Introduction: How to Cook a Boneless Chicken Roast With Apricot & Herb Stuffing

The meat is tender and juicy and that stuffing is pack full of flavor.

Deboning a chicken takes a little while but the end result is worth it.

Ingredients

  • Whole Chicken
  • Pine Nuts
  • Rosemary
  • Thyme
  • Sage
  • Parsley
  • Onion Powder
  • 2 Garlic Cloves
  • Marjoram
  • Salt and Pepper

Step 1: N Pan Over Low Heat Roast the Pine Nuts.

Once roasted roughly chop.

Add to a bowl.

Step 2: Next the Herbs.

Roughly chop a sprig of rosemary.

Then an add fresh thyme.

Roughly chop Sage.

Then roughly chop parsley.

Step 3: Finely Chop Two Cloves of Garlic.

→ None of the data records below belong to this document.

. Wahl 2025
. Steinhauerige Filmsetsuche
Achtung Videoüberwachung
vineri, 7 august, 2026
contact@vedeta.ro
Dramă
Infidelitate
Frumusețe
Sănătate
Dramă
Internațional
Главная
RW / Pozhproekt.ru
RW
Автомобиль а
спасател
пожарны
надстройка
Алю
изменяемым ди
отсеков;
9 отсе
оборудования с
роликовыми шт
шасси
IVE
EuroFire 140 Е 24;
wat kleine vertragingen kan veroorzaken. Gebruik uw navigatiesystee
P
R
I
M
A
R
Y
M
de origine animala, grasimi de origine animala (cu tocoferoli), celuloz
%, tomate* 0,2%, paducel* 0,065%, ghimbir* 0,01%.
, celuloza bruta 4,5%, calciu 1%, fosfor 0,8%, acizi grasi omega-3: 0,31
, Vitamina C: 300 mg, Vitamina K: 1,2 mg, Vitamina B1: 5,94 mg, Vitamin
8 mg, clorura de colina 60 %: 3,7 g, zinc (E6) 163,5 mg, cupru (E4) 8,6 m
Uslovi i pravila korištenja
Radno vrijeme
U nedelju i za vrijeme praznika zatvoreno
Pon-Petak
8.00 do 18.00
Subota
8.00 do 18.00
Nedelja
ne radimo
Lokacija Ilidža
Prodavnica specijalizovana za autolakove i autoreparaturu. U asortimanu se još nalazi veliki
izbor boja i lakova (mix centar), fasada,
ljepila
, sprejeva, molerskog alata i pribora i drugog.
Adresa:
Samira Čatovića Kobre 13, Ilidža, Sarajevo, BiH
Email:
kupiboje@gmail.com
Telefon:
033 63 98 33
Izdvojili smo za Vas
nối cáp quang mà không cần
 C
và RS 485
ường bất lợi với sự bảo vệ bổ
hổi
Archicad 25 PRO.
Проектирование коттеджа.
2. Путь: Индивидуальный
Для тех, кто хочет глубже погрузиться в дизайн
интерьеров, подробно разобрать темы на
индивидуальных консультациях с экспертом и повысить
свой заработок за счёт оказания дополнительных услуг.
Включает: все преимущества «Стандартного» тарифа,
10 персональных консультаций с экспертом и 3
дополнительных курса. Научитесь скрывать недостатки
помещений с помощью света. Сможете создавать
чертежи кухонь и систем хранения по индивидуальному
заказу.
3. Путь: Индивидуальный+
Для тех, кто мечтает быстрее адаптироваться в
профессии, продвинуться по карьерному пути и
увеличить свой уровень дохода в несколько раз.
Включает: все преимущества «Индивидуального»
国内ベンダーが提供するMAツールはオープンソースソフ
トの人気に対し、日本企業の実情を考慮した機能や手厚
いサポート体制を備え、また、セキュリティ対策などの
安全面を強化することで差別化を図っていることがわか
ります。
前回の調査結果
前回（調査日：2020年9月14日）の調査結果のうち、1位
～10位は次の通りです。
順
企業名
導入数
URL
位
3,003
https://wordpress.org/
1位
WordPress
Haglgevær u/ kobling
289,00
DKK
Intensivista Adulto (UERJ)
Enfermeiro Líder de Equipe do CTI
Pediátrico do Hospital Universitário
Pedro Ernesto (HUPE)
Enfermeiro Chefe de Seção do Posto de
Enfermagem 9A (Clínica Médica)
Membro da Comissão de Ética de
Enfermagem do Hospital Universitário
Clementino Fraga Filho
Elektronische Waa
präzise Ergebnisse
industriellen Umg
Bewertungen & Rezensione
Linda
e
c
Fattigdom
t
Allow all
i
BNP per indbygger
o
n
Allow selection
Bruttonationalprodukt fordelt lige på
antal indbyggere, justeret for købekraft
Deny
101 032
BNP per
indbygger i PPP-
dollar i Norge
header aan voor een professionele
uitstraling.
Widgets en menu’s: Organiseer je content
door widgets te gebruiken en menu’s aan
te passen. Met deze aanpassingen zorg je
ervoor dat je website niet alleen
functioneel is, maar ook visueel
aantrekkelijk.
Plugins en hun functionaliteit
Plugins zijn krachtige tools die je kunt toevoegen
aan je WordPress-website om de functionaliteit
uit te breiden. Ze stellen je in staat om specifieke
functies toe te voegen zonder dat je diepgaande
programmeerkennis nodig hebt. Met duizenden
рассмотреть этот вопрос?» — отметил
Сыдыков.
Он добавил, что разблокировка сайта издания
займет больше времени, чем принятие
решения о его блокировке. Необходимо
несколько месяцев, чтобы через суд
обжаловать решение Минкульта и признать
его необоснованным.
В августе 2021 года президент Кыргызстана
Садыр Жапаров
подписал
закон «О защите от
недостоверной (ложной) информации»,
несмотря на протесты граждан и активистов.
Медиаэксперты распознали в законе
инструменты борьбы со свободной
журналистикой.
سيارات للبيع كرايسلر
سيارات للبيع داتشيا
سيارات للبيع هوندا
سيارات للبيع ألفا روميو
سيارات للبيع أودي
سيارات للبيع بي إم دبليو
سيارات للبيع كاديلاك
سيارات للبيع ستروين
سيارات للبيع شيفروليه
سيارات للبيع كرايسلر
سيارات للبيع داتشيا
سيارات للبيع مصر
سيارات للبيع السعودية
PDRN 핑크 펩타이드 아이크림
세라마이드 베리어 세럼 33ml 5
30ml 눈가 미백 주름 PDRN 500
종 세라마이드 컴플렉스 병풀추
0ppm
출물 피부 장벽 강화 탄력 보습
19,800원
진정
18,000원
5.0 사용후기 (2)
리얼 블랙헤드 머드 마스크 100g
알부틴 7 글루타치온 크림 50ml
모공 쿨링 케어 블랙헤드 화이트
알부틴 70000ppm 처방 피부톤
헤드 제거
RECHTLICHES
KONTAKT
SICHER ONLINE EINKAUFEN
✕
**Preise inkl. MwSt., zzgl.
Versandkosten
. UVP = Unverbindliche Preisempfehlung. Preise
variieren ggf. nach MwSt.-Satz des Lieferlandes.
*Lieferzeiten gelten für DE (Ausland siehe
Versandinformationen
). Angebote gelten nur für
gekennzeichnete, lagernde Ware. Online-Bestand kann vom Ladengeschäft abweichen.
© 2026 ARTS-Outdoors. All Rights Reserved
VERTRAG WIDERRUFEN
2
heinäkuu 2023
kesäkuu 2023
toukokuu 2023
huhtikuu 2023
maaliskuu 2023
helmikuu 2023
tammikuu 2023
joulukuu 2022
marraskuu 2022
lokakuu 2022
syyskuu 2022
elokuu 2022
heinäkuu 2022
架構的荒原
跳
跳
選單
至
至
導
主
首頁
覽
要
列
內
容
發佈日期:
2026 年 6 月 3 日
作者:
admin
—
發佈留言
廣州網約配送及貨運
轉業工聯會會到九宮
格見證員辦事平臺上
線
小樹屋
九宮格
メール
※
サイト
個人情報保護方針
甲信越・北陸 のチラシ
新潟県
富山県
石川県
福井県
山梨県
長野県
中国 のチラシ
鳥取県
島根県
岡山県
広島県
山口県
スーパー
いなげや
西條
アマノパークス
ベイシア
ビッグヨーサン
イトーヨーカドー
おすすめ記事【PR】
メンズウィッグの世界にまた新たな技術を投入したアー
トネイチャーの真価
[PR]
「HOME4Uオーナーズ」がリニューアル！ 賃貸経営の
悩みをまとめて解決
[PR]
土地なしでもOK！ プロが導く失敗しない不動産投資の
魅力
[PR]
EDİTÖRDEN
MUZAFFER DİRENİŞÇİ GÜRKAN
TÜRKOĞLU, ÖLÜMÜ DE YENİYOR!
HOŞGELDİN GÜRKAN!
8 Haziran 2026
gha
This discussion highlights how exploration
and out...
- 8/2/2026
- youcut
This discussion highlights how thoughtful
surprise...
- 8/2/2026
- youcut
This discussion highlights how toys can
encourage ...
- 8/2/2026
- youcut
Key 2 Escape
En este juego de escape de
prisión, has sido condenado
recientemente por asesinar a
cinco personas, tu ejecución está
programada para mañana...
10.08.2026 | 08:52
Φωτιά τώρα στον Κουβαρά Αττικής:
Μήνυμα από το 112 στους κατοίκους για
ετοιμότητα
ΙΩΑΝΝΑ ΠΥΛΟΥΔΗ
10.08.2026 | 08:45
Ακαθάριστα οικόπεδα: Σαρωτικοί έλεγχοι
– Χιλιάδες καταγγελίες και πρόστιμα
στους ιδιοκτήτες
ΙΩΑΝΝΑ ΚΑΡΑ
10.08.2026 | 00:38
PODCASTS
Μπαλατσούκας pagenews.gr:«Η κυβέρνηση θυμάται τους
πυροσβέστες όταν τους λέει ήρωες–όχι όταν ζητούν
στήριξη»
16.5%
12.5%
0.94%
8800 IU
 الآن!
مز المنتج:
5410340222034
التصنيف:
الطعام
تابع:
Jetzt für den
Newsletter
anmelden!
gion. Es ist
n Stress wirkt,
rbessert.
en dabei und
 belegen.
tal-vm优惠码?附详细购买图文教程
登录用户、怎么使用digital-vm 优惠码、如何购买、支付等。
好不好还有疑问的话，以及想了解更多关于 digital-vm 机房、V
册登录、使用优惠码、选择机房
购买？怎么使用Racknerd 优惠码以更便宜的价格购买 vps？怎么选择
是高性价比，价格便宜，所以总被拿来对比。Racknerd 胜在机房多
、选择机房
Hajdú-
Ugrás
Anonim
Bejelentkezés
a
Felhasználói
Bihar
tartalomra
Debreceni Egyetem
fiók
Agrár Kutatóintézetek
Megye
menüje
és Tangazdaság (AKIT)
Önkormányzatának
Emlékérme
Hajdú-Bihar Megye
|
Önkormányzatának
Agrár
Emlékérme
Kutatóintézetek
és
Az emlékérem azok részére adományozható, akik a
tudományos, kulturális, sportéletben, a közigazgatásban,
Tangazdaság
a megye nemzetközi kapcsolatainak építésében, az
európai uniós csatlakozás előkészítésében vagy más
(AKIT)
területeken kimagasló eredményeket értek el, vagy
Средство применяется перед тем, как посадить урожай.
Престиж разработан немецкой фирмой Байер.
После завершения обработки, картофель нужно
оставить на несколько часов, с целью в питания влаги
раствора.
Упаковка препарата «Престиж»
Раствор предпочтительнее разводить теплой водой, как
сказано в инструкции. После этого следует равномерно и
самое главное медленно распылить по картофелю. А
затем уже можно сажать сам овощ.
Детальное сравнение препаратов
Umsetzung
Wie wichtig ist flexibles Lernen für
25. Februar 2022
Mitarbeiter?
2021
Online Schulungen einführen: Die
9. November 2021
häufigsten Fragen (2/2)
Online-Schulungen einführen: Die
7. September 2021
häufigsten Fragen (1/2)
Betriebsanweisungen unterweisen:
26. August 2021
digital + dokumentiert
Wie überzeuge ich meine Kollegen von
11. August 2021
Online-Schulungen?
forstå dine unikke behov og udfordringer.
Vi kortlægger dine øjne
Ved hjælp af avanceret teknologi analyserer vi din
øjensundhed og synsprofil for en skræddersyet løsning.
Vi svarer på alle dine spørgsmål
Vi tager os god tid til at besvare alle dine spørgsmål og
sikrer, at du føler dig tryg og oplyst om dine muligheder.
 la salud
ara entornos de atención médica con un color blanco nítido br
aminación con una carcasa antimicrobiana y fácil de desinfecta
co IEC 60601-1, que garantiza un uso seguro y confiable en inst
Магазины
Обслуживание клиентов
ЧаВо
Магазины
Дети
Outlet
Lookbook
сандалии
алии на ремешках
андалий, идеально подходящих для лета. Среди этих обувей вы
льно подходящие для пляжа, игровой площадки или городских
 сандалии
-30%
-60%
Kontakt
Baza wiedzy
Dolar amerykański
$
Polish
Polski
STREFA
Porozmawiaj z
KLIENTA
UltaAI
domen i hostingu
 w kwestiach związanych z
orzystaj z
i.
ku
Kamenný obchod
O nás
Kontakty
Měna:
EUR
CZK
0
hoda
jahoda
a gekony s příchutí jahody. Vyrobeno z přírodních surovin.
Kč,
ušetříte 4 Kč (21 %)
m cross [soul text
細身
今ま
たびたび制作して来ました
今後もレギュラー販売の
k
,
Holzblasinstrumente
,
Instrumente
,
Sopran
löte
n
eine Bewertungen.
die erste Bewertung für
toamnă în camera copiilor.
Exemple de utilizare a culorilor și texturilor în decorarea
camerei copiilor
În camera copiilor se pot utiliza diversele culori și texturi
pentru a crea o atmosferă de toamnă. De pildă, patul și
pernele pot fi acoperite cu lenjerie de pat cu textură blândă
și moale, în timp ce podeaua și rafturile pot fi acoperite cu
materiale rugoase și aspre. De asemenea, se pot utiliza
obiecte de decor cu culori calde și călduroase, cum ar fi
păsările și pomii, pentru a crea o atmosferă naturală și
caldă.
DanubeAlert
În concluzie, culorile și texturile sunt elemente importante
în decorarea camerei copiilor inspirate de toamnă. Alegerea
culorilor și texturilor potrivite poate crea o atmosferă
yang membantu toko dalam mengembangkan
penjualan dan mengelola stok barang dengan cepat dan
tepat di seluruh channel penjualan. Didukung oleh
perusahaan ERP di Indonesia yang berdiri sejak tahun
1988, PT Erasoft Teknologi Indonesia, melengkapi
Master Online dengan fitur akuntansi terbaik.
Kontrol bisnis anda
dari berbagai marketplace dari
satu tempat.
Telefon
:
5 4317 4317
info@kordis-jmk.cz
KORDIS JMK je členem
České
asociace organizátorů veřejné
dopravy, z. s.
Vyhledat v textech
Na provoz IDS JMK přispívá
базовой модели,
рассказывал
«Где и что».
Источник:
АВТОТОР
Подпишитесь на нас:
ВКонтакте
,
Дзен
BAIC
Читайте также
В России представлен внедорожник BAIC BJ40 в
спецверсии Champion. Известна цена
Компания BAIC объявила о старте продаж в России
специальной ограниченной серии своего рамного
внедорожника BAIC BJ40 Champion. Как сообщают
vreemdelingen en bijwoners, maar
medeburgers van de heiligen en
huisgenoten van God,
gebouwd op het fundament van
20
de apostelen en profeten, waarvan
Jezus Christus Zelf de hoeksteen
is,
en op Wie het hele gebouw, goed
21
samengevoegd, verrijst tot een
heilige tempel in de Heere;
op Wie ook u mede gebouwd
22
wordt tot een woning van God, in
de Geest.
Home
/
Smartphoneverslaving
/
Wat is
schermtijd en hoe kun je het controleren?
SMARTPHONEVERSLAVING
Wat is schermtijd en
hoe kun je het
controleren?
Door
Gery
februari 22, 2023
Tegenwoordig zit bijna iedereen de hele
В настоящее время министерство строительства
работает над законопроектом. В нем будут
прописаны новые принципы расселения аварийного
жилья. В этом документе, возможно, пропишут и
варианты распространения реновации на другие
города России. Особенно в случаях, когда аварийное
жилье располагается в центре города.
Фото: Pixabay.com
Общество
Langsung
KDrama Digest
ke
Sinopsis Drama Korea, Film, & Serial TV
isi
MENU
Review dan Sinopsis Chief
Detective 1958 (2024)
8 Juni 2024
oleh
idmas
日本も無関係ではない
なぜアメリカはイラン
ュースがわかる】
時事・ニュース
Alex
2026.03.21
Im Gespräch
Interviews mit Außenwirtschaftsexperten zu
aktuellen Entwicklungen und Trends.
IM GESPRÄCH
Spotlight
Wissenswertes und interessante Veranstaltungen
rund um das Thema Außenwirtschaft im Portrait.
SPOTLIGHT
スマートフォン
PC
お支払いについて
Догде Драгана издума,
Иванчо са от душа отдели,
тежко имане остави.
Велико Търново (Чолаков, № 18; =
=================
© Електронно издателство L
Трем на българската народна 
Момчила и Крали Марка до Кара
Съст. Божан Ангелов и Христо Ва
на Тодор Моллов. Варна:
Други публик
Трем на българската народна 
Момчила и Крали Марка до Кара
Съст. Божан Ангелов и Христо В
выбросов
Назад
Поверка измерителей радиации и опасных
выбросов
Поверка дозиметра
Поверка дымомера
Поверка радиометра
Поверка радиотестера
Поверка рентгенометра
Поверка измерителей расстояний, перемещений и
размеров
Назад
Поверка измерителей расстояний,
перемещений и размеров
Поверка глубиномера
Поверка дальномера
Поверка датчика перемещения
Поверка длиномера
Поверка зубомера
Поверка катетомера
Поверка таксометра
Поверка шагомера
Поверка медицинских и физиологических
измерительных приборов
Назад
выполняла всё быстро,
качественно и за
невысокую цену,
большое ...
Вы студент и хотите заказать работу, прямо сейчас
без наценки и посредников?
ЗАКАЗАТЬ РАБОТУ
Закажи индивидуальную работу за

Next, roughly chop a cup of dried apricots.

Step 4: To the Bowl Add Half a Table Spoon of Onion Powder.

Then a table spoon of marjoram

Season with salt and pepper.

Step 5: Next Add 100g of Danish Feta.

Add a little olive oil.

Then finally two table spoons of bread crumbs.

Thoroughly mix the stuffing together.

Set to one side.

Step 6: Next We Need to Debone the Chicken.

Start by cutting down each side of the spine with a pair of kitchen scissors.

Next, remove the wings.

Cut down the inside of the breast bone, lay the chicken out flat.

Step 7: Then Remove the Breast and the Ribs.

Next, remove the bone of the thigh.

Repeat on the other side.

Now cut around the thigh bone and remove.

Step 8: To Remove the Leg Bone Cut Around the Bottom of the Leg.

Push the leg bone up and cut around before removing it.

Repeat again on the other side.

Now the chicken has been deboned, lay it out flat.

Step 9: Spoon the Stuffing Mixture Into the Centre.

Fold the edges of the chicken.

Step 10: Tie One End First Before Threading Through Another Piece of String Length Ways.

Tie the chicken at the other end.

Next tie the string we laid out length ways.

Finish it off by tying where ever it needs extra support.

This chicken is ready to be roasted.

Step 11: Light a Chimney of Charcoal.

Add your choice of wood, I’m using some apple wood.

Step 12: You’re Aiming for a Temp of 355f or 180c.

Place the chicken opposite the charcoal.

I’m cooking this in a tray because I want to use the juices for a nice gravy.

Step 13: Cover With the Lid and Cook for an Hour or Until the Chicken Reads a Temp of 167f or 77c.

Step 14: Take It Off the Heat and Transfer It to a Plate to Let It Rest While We Make the Gravy.

Step 15: Place the Pan Over a Medium and Add a Cup of Water.

Then to help it thicken up to add a table spoon of corn flour.

Whisk and bring to the boil.

Once it has thicken and had time to cook out the flour taste its time slice into our chicken.

Step 16: Make Sure to Remove the String Before Slicing.

Step 17: There You Have It! a Boneless Roast Chicken With Apricot and Herb Stuffing.

The meat is tender and juicy and that stuffing is pack full of flavor.